_Assigned task_
Reproduce every record below exactly as written, but leave out any pictures.

──────── The data ────────

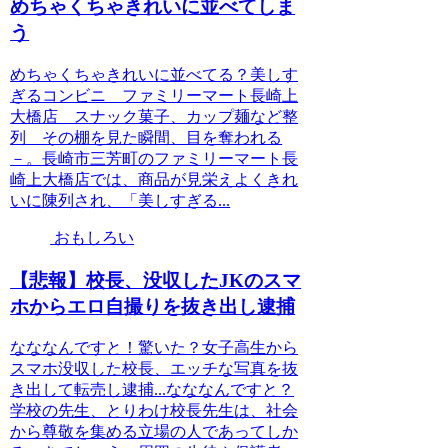
めちゃくちゃきれいに並べてしま
う
めちゃくちゃきれいに並べてる？美しす
ぎるコンビニ ファミリーマート長崎上
大橋店 スナック菓子、カップ麺など整
列 その棚を見た瞬間、目を奪われる
－。長崎市三芳町のファミリーマート長
崎上大橋店では、商品が見栄えよくきれ
いに陳列され、「美しすぎる...
おもしろい
【悲報】校長、没収したJKのスマ
ホからエロ自撮りを抜き出し逮捕
なななんですと！驚いた？女子高生から
スマホ没収した校長、エッチな写真を抜
き出して転売し逮捕...なななんですと？
学校の先生、とりわけ校長先生は、社会
から尊敬を集める立場の人であってしか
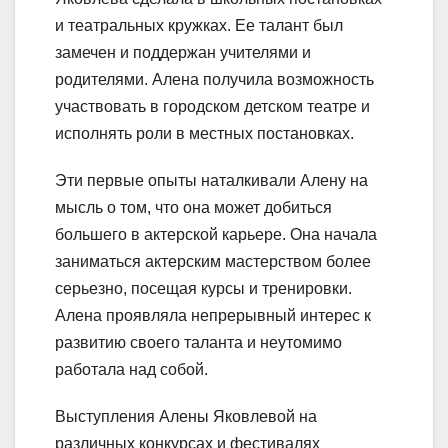
и театральных кружках. Ее талант был
замечен и поддержан учителями и
родителями. Алена получила возможность
участвовать в городском детском театре и
исполнять роли в местных постановках.
Эти первые опыты наталкивали Алену на
мысль о том, что она может добиться
большего в актерской карьере. Она начала
заниматься актерским мастерством более
серьезно, посещая курсы и тренировки.
Алена проявляла непрерывный интерес к
развитию своего таланта и неутомимо
работала над собой.
Выступления Алены Яковлевой на
различных конкурсах и фестивалях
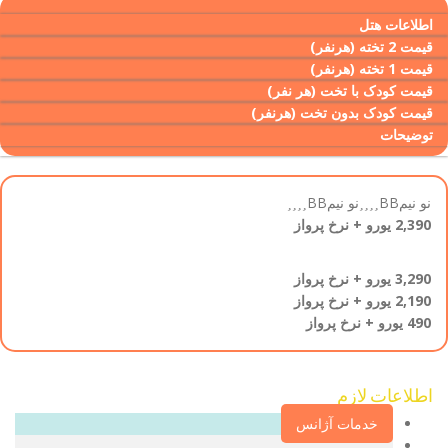
اطلاعات هتل
قیمت 2 تخته (هرنفر)
قیمت 1 تخته (هرنفر)
قیمت کودک با تخت (هر نفر)
قیمت کودک بدون تخت (هرنفر)
توضیحات
نو نیم
BB
نو نیم
BB
2,390 یورو + نرخ پرواز
3,290 یورو + نرخ پرواز
2,190 یورو + نرخ پرواز
490 یورو + نرخ پرواز
اطلاعات لازم‌
خدمات آژانس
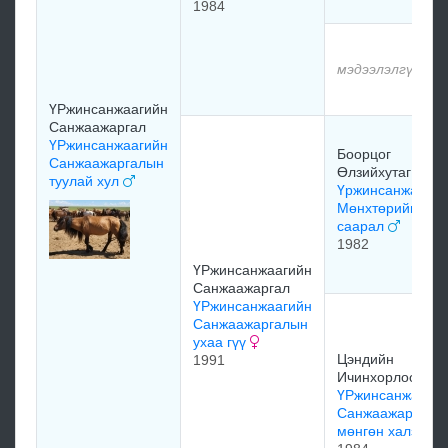
1984
мэдээлэлгүй
ҮРжинсанжаагийн
Санжаажаргал
ҮРжинсанжаагийн
Боорцог
Санжаажаргалын
Өлзийхутаг
туулай хул
Үржинсанжаагий
Мөнхтөрийн
саарал
1982
ҮРжинсанжаагийн
Санжаажаргал
ҮРжинсанжаагийн
Санжаажаргалын
ухаа гүү
Цэндийн
1991
Ичинхорлоо
ҮРжинсанжааги
Санжаажаргалы
мөнгөн халзагч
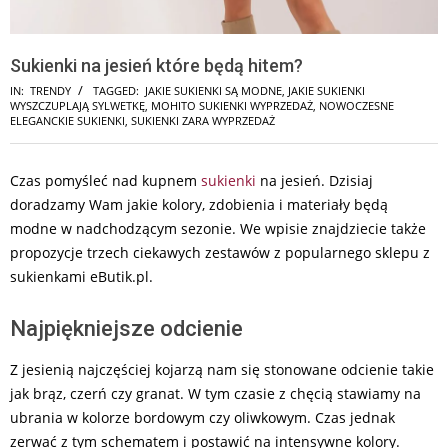
Sukienki na jesień które będą hitem?
IN:
TRENDY
TAGGED:
JAKIE SUKIENKI SĄ MODNE
,
JAKIE SUKIENKI
WYSZCZUPLAJĄ SYLWETKĘ
,
MOHITO SUKIENKI WYPRZEDAŻ
,
NOWOCZESNE
ELEGANCKIE SUKIENKI
,
SUKIENKI ZARA WYPRZEDAŻ
Czas pomyśleć nad kupnem
sukienki
na jesień. Dzisiaj
doradzamy Wam jakie kolory, zdobienia i materiały będą
modne w nadchodzącym sezonie. We wpisie znajdziecie także
propozycje trzech ciekawych zestawów z popularnego sklepu z
sukienkami eButik.pl.
Najpiękniejsze odcienie
Z jesienią najczęściej kojarzą nam się stonowane odcienie takie
jak brąz, czerń czy granat. W tym czasie z chęcią stawiamy na
ubrania w kolorze bordowym czy oliwkowym. Czas jednak
zerwać z tym schematem i postawić na intensywne kolory.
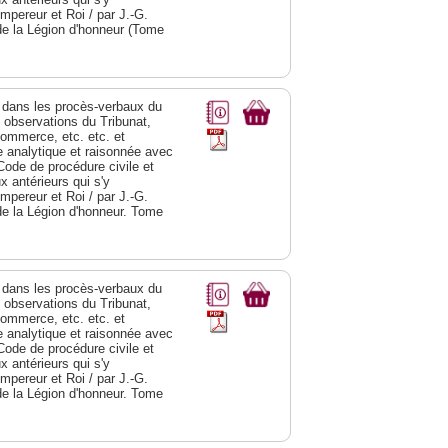
Empereur et Roi / par J.-G.
de la Légion d'honneur (Tome
dans les procès-verbaux du
s observations du Tribunat,
commerce, etc. etc. et
analytique et raisonnée avec
Code de procédure civile et
 antérieurs qui s'y
Empereur et Roi / par J.-G.
de la Légion d'honneur. Tome
dans les procès-verbaux du
s observations du Tribunat,
commerce, etc. etc. et
analytique et raisonnée avec
Code de procédure civile et
 antérieurs qui s'y
Empereur et Roi / par J.-G.
de la Légion d'honneur. Tome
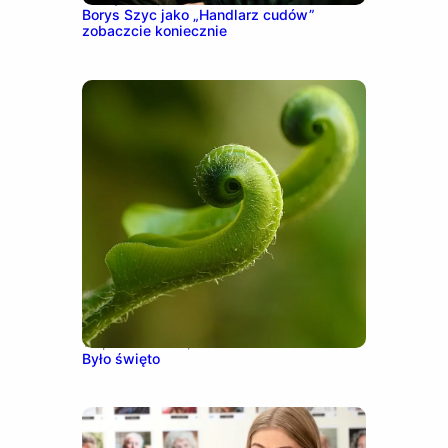
Borys Szyc jako „Handlarz cudów”
zobaczcie koniecznie
10 października, 2016
Było święto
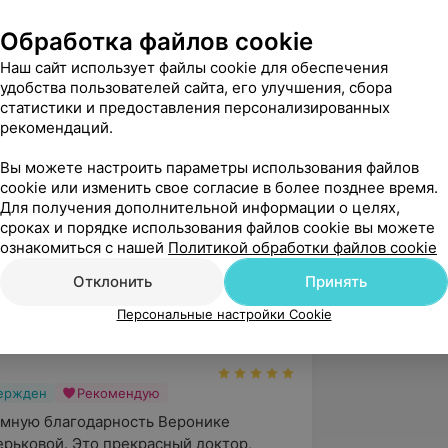
ивная фиксация эстетических
Обработка файлов cookie
Наш сайт использует файлы cookie для обеспечения
удобства пользователей сайта, его улучшения, сбора
ы эстетической стоматологии», 80
статистики и предоставления персонализированных
рекомендаций.
исциплинарный подход в диагностике и
и слизистой оболочки рта», 80 часов;
Вы можете настроить параметры использования файлов
cookie или изменить свое согласие в более позднее время.
ндодонтическое лечение зубов:
Для получения дополнительной информации о целях,
ов.
сроках и порядке использования файлов cookie вы можете
ознакомиться с нашей
Политикой обработки файлов cookie
Отклонить
Принять
Клиника Миллениум, ул. Алибегова, 12
Персональные настройки Cookie
вержден
Рекомендую
мную благодарность Веронике 
рьковой. Это прекрасный доктор, 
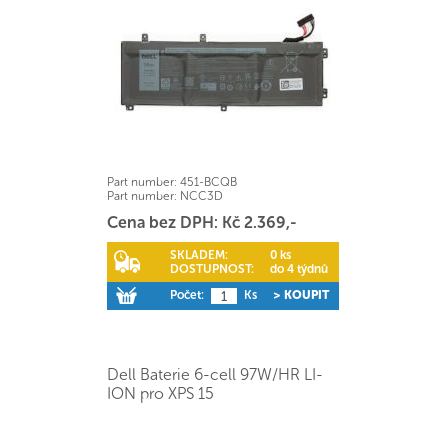
Part number:
451-BCQB
Part number:
NCC3D
Cena bez DPH: Kč 2.369,-
SKLADEM:
0 ks
DOSTUPNOST:
do 4 týdnů
Počet:
Ks
> KOUPIT
Dell Baterie 6-cell 97W/HR LI-
ION pro XPS 15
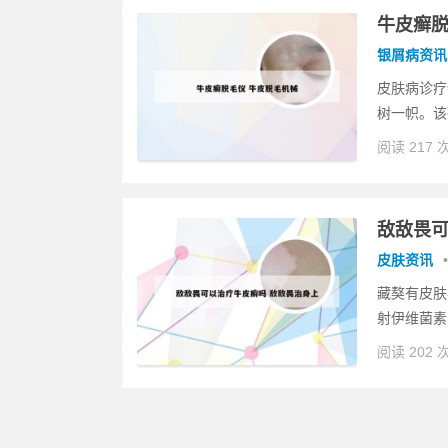
牛皮癣脱
银屑病资讯
皮肤病诊疗
树一帜。该
阅读 217 
敌敌畏可
皮肤资讯
•
藏獒有皮肤
射伊维菌素
阅读 202 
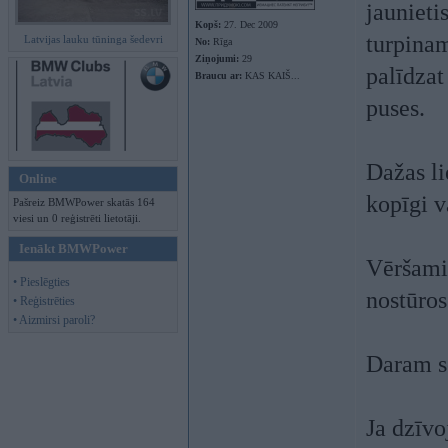
jauniet
Kopš:
27. Dec 2009
turpinam
Latvijas lauku tūninga šedevri
No:
Rīga
Ziņojumi:
29
palīdzat
Braucu ar:
KAS KAIŠ...
puses.
Dažas li
Online
kopīgi v
Pašreiz BMWPower skatās 164
viesi un 0 reģistrēti lietotāji.
Ienākt BMWPower
Vēršamie
• Pieslēgties
nostūros
• Reģistrēties
• Aizmirsi paroli?
Daram se
Ja dzīvo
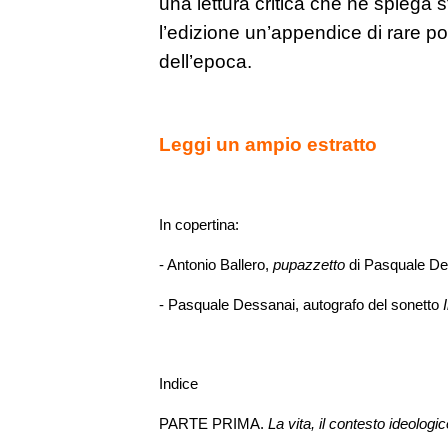
una lettura critica che ne spiega s
l’edizione un’appendice di rare po
dell’epoca.
Leggi un ampio estratto
In copertina:
- Antonio Ballero,
pupazzetto
di Pasquale D
- Pasquale Dessanai,
autografo del sonetto
Indice
PARTE PRIMA.
La vita, il contesto ideologic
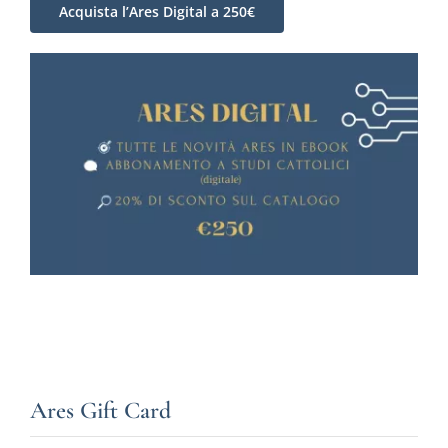
Acquista l’Ares Digital a 250€
Ares Gift Card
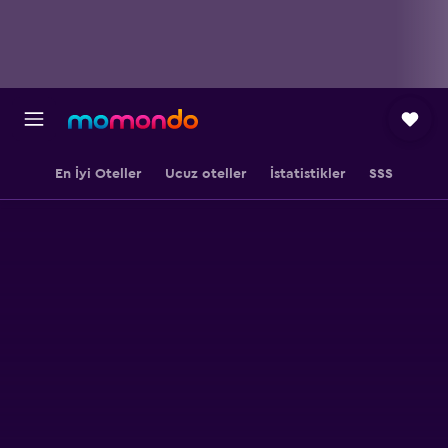
En İyi Oteller
Ucuz oteller
İstatistikler
SSS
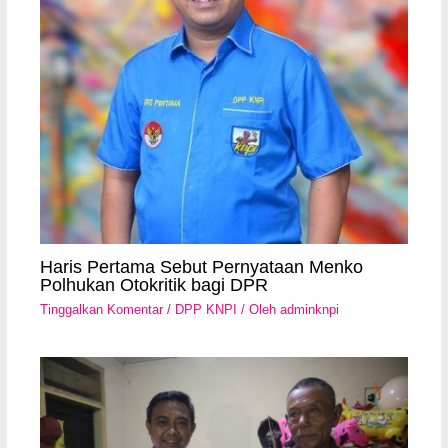
Haris Pertama Sebut Pernyataan Menko
Polhukan Otokritik bagi DPR
Tinggalkan Komentar
/
DPP KNPI
/ Oleh
adminknpi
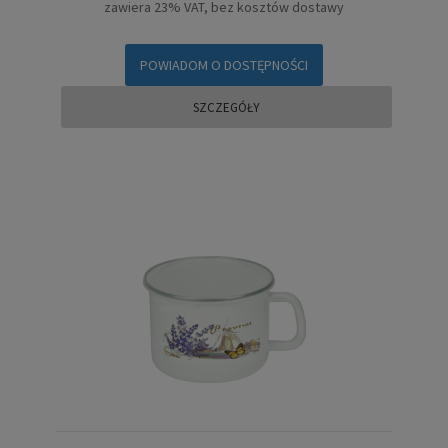
zawiera 23% VAT, bez kosztów dostawy
POWIADOM O DOSTĘPNOŚCI
SZCZEGÓŁY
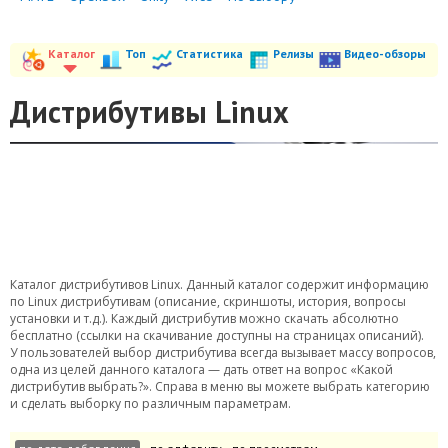
Каталог
Топ
Статистика
Релизы
Видео-обзоры
Дистрибутивы Linux
Каталог дистрибутивов Linux. Данный каталог содержит информацию
по Linux дистрибутивам (описание, скриншоты, история, вопросы
установки и т.д.). Каждый дистрибутив можно скачать абсолютно
бесплатно (ссылки на скачивание доступны на страницах описаний).
У пользователей выбор дистрибутива всегда вызывает массу вопросов,
одна из целей данного каталога — дать ответ на вопрос «Какой
дистрибутив выбрать?». Справа в меню вы можете выбрать категорию
и сделать выборку по различным параметрам.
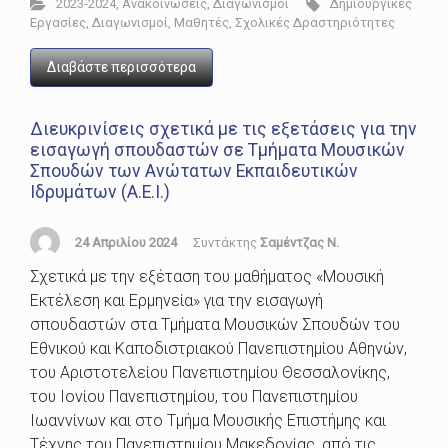
2023-2024
,
Ανακοινώσεις
,
Διαγωνισμοί
Δημιουργικές
Εργασίες
,
Διαγωνισμοί
,
Μαθητές
,
Σχολικές Δραστηριότητες
Διαβάστε περισσότερα
Διευκρινίσεις σχετικά με τις εξετάσεις για την
εισαγωγή σπουδαστών σε Τμήματα Μουσικών
Σπουδών των Ανώτατων Εκπαιδευτικών
Ιδρυμάτων (Α.Ε.Ι.)
24 Απριλίου 2024
Συντάκτης
Σαμέντζας Ν.
Σχετικά με την εξέταση του μαθήματος «Μουσική
Εκτέλεση και Ερμηνεία» για την εισαγωγή
σπουδαστών στα Τμήματα Μουσικών Σπουδών του
Εθνικού και Καποδιστριακού Πανεπιστημίου Αθηνών,
του Αριστοτελείου Πανεπιστημίου Θεσσαλονίκης,
του Ιονίου Πανεπιστημίου, του Πανεπιστημίου
Ιωαννίνων και στο Τμήμα Μουσικής Επιστήµης και
Τέχνης του Πανεπιστηµίου Μακεδονίας, από τις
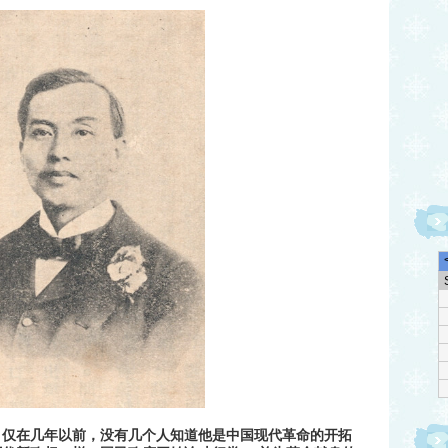
。仅在几年以前，没有几个人知道他是中国现代革命的开拓
欢迎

────────

_Response_
めちゃくちゃきれいに並べてしま
う
めちゃくちゃきれいに並べてる？美しす
ぎるコンビニ ファミリーマート長崎上
大橋店 スナック菓子、カップ麺など整
列 その棚を見た瞬間、目を奪われる
－。長崎市三芳町のファミリーマート長
崎上大橋店では、商品が見栄えよくきれ
いに陳列され、「美しすぎる...
おもしろい
【悲報】校長、没収したJKのスマ
ホからエロ自撮りを抜き出し逮捕
なななんですと！驚いた？女子高生から
スマホ没収した校長、エッチな写真を抜
き出して転売し逮捕...なななんですと？
学校の先生、とりわけ校長先生は、社会
から尊敬を集める立場の人であってしか
и театральных кружках. Ее талант был
замечен и поддержан учителями и
родителями. Алена получила возможность
участвовать в городском детском театре и
исполнять роли в местных постановках.
Эти первые опыты наталкивали Алену на
мысль о том, что она может добиться
большего в актерской карьере. Она начала
заниматься актерским мастерством более
серьезно, посещая курсы и тренировки.
Алена проявляла непрерывный интерес к
развитию своего таланта и неутомимо
работала над собой.
Выступления Алены Яковлевой на
различных конкурсах и фестивалях
اطلاعات هتل
قیمت 2 تخته (هرنفر)
قیمت 1 تخته (هرنفر)
قیمت کودک با تخت (هر نفر)
قیمت کودک بدون تخت (هرنفر)
توضیحات
نو نیم
BB
نو نیم
BB
2,390 یورو + نرخ پرواز
3,290 یورو + نرخ پرواز
2,190 یورو + نرخ پرواز
490 یورو + نرخ پرواز
اطلاعات لازم‌
خدمات آژانس
1984
мэдээлэлгүй
ҮРжинсанжаагийн
Санжаажаргал
ҮРжинсанжаагийн
Боорцог
Санжаажаргалын
Өлзийхутаг
туулай хул
Үржинсанжаагий
Мөнхтөрийн
саарал
1982
ҮРжинсанжаагийн
Санжаажаргал
ҮРжинсанжаагийн
Санжаажаргалын
ухаа гүү
Цэндийн
1991
Ичинхорлоо
ҮРжинсанжааги
Санжаажаргалы
мөнгөн халзагч
Sukienki na jesień które będą hitem?
IN:
TRENDY
TAGGED:
JAKIE SUKIENKI SĄ MODNE
,
JAKIE SUKIENKI
WYSZCZUPLAJĄ SYLWETKĘ
,
MOHITO SUKIENKI WYPRZEDAŻ
,
NOWOCZESNE
ELEGANCKIE SUKIENKI
,
SUKIENKI ZARA WYPRZEDAŻ
Czas pomyśleć nad kupnem
sukienki
na jesień. Dzisiaj
doradzamy Wam jakie kolory, zdobienia i materiały będą
modne w nadchodzącym sezonie. We wpisie znajdziecie także
propozycje trzech ciekawych zestawów z popularnego sklepu z
sukienkami eButik.pl.
Najpiękniejsze odcienie
Z jesienią najczęściej kojarzą nam się stonowane odcienie takie
jak brąz, czerń czy granat. W tym czasie z chęcią stawiamy na
ubrania w kolorze bordowym czy oliwkowym. Czas jednak
zerwać z tym schematem i postawić na intensywne kolory.
Empereur et Roi / par J.-G.
de la Légion d'honneur (Tome
dans les procès-verbaux du
s observations du Tribunat,
commerce, etc. etc. et
analytique et raisonnée avec
Code de procédure civile et
 antérieurs qui s'y
Empereur et Roi / par J.-G.
de la Légion d'honneur. Tome
dans les procès-verbaux du
s observations du Tribunat,
commerce, etc. etc. et
analytique et raisonnée avec
Code de procédure civile et
 antérieurs qui s'y
Empereur et Roi / par J.-G.
de la Légion d'honneur. Tome
Borys Szyc jako „Handlarz cudów”
zobaczcie koniecznie
10 października, 2016
Było święto
ивная фиксация эстетических
Обработка файлов cookie
Наш сайт использует файлы cookie для обеспечения
удобства пользователей сайта, его улучшения, сбора
ы эстетической стоматологии», 80
статистики и предоставления персонализированных
рекомендаций.
исциплинарный подход в диагностике и
и слизистой оболочки рта», 80 часов;
Вы можете настроить параметры использования файлов
cookie или изменить свое согласие в более позднее время.
ндодонтическое лечение зубов:
Для получения дополнительной информации о целях,
ов.
сроках и порядке использования файлов cookie вы можете
ознакомиться с нашей
Политикой обработки файлов cookie
Отклонить
Принять
Клиника Миллениум, ул. Алибегова, 12
Персональные настройки Cookie
вержден
Рекомендую
мную благодарность Веронике 
рьковой. Это прекрасный доктор, 
Part number:
451-BCQB
Part number:
NCC3D
Cena bez DPH: Kč 2.369,-
SKLADEM:
0 ks
DOSTUPNOST:
do 4 týdnů
Počet:
Ks
> KOUPIT
Dell Baterie 6-cell 97W/HR LI-
ION pro XPS 15
牛皮癣脱
银屑病资讯
皮肤病诊疗
树一帜。该
阅读 217 
敌敌畏可
皮肤资讯
•
藏獒有皮肤
射伊维菌素
阅读 202 
jauniet
Kopš:
27. Dec 2009
turpinam
Latvijas lauku tūninga šedevri
No:
Rīga
Ziņojumi:
29
palīdzat
Braucu ar:
KAS KAIŠ...
puses.
Dažas li
Online
kopīgi v
Pašreiz BMWPower skatās 164
viesi un 0 reģistrēti lietotāji.
Ienākt BMWPower
Vēršamie
• Pieslēgties
nostūros
• Reģistrēties
• Aizmirsi paroli?
Daram se
Ja dzīvo
una lettura critica che ne spiega s
l’edizione un’appendice di rare po
dell’epoca.
Leggi un ampio estratto
In copertina:
- Antonio Ballero,
pupazzetto
di Pasquale D
- Pasquale Dessanai,
autografo del sonetto
Indice
PARTE PRIMA.
La vita, il contesto ideologic
Acquista l’Ares Digital a 250€
Ares Gift Card
En İyi Oteller
Ucuz oteller
İstatistikler
SSS
Haris Pertama Sebut Pernyataan Menko
Polhukan Otokritik bagi DPR
Tinggalkan Komentar
/
DPP KNPI
/ Oleh
adminknpi
zawiera 23% VAT, bez kosztów dostawy
POWIADOM O DOSTĘPNOŚCI
SZCZEGÓŁY
Каталог
Топ
Статистика
Релизы
Видео-обзоры
Дистрибутивы Linux
Каталог дистрибутивов Linux. Данный каталог содержит информацию
по Linux дистрибутивам (описание, скриншоты, история, вопросы
установки и т.д.). Каждый дистрибутив можно скачать абсолютно
бесплатно (ссылки на скачивание доступны на страницах описаний).
У пользователей выбор дистрибутива всегда вызывает массу вопросов,
одна из целей данного каталога — дать ответ на вопрос «Какой
дистрибутив выбрать?». Справа в меню вы можете выбрать категорию
и сделать выборку по различным параметрам.
2023-2024
,
Ανακοινώσεις
,
Διαγωνισμοί
Δημιουργικές
Εργασίες
,
Διαγωνισμοί
,
Μαθητές
,
Σχολικές Δραστηριότητες
Διαβάστε περισσότερα
Διευκρινίσεις σχετικά με τις εξετάσεις για την
εισαγωγή σπουδαστών σε Τμήματα Μουσικών
Σπουδών των Ανώτατων Εκπαιδευτικών
Ιδρυμάτων (Α.Ε.Ι.)
24 Απριλίου 2024
Συντάκτης
Σαμέντζας Ν.
Σχετικά με την εξέταση του μαθήματος «Μουσική
Εκτέλεση και Ερμηνεία» για την εισαγωγή
σπουδαστών στα Τμήματα Μουσικών Σπουδών του
Εθνικού και Καποδιστριακού Πανεπιστημίου Αθηνών,
του Αριστοτελείου Πανεπιστημίου Θεσσαλονίκης,
του Ιονίου Πανεπιστημίου, του Πανεπιστημίου
Ιωαννίνων και στο Τμήμα Μουσικής Επιστήµης και
Τέχνης του Πανεπιστηµίου Μακεδονίας, από τις
。仅在几年以前，没有几个人知道他是中国现代革命的开拓
欢迎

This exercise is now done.